Despite a liberal abortion law, countless poor rural women continue to die because of unsafe practices and doctors who choose to interpret the law differently.
The tragic death of the 31-year-old dentist Savita Halappanavar in a hospital in Galway, Ireland, on October 28 has brought the issue of women’s right to safe and legal abortion to the forefront yet again. Savita died in her first pregnancy even though she was within reach of a hospital with modern facilities and trained medical personnel. Yet, the doctors chose not to intervene because of their interpretation of the law that makes abortion illegal.
There are literally lakhs of Savitas in India who die during pregnancy either because they have no access to modern medical facilities or because doctors choose not to intervene because of the way they interpret the law. And this happens in a country where abortion has been legalised since 1971, under the Medical Termination of Pregnancy (MTP) Act. Yet even here, although it is the right of any woman facing the kind of complications Savita did to go to a government facility and ask for an abortion, there is simply no guarantee that she will get it. Because the ultimate decision is left in the hands of doctors who can choose to interpret even this liberal law in different ways.
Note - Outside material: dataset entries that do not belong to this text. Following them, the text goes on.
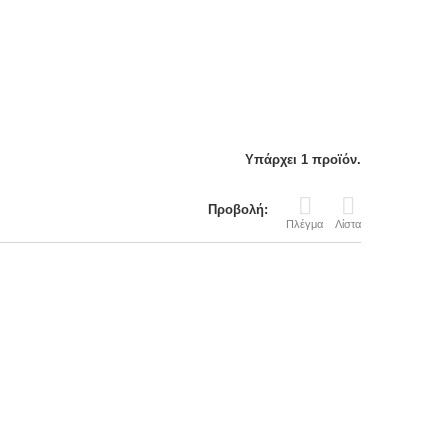
Υπάρχει 1 προϊόν.
Προβολή:
Πλέγμα
Λίστα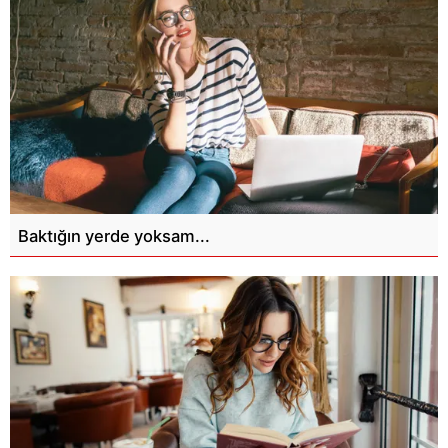
Baktığın yerde yoksam...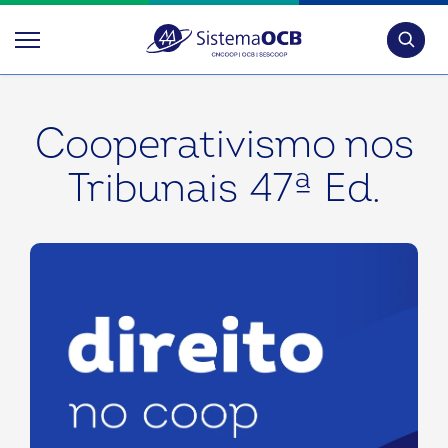
Pesquis
Cooperativismo nos
Tribunais 47ª Ed.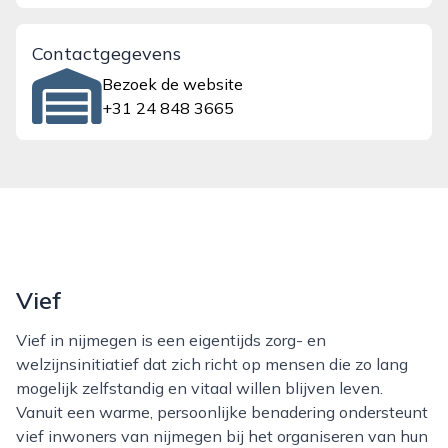
Contactgegevens
Bezoek de website
+31 24 848 3665
Vief
Vief in nijmegen is een eigentijds zorg- en
welzijnsinitiatief dat zich richt op mensen die zo lang
mogelijk zelfstandig en vitaal willen blijven leven.
Vanuit een warme, persoonlijke benadering ondersteunt
vief inwoners van nijmegen bij het organiseren van hun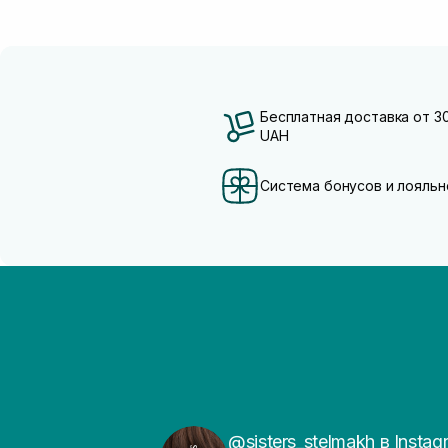
Бесплатная доставка от 3
UAH
Система бонусов и лояльн
@sisters_stelmakh в Instag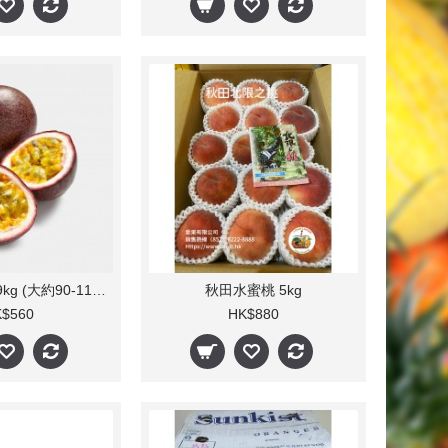
百香果(每箱) 9kg (大約90-110粒)
秋田水蜜桃 5kg
$560
HK$880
According to a recent study by the World Health Organisation and the New York-based Guttmacher Institute, India has the highest number of unsafe abortions in South and Central Asia. Of the 10.5 million abortions in the region, an estimated 6.5 million abortions take place in India (2008). And of these, two thirds are “unsafe abortions”, that is abortions that expose the woman to infection that could even lead to death. Although official figures cite that only 8 per cent of maternal deaths are caused by unsafe abortions, this is likely to be a gross underestimation as the link between an unsafe abortion and a maternal death is unlikely to be established in cases where health complications occur over a period of time after the abortion.
These complications include blood loss, infection and septic shock. Think of a woman in rural India who becomes pregnant but has to seek an abortion for various reasons. She is most likely to be sent to a quack for an abortion. If she then develops complications, chances of her getting to a medical facility in time are low. Even if she makes it to a primary health centre, whether she will get the treatment she needs in time is a question. But in the event of her death, it is highly improbable that the cause will be linked to the earlier episode of an abortion under unsafe conditions.
That apart, several studies in the last two decades have brought out several important aspects of women’s access to safe abortion facilities in India. For one, a substantial number of rural women are unaware that abortion is legal in India and that they can go to a government facility within 12 to 20 weeks of their pregnancy. Secondly, even if aware, they would not find such facilities as most are clustered in or around urban areas. As a result, most rural women are left with no choice but to turn to private untrained practitioners, thereby risking their lives.
Even where women can access government hospitals, they have complained of long waits, humiliation at the hands of doctors and nurses, insistence on approval of husbands even though this is not mandatory, and in the case of married women considerable pressure to undergo sterilisation after the abortion. For unmarried women, the treatment is much worse and usually results in the young woman running away and seeking some other facility.
This year, the central government appears to have woken up to this reality in India where, despite the law, women are dying from complications arising out of unsafe or incomplete abortions. It has identified 20,000 model health facilities that will provide abortion services round the clock and has prepared “Comprehensive Abortion Care” guidelines. This is a baby step in a country as large as India but it is a step forward.
The bottom line is that pregnancy is not a life-threatening condition or a disease. Women, who have the exclusive responsibility of childbirth, should not be exposed to risks that result in permanent health complications or even death. At a time when advances in science have increased longevity of the human race, it is unacceptable that millions of women in India continue to die during the course of their pregnancy or during childbirth.
Savita’s premature death should act as a wake-up call to our government too. There is no point having a liberal law if you cannot extend its reach to the women who need it; if you cannot train your doctors to understand and interpret the law keeping in mind the urgent need of the woman in front of them; if your facilities cannot provide the necessary safe and aseptic conditions that are essential; and if you fail to inform women that access to all this is their right and not a favour that a government doctor bestows on them.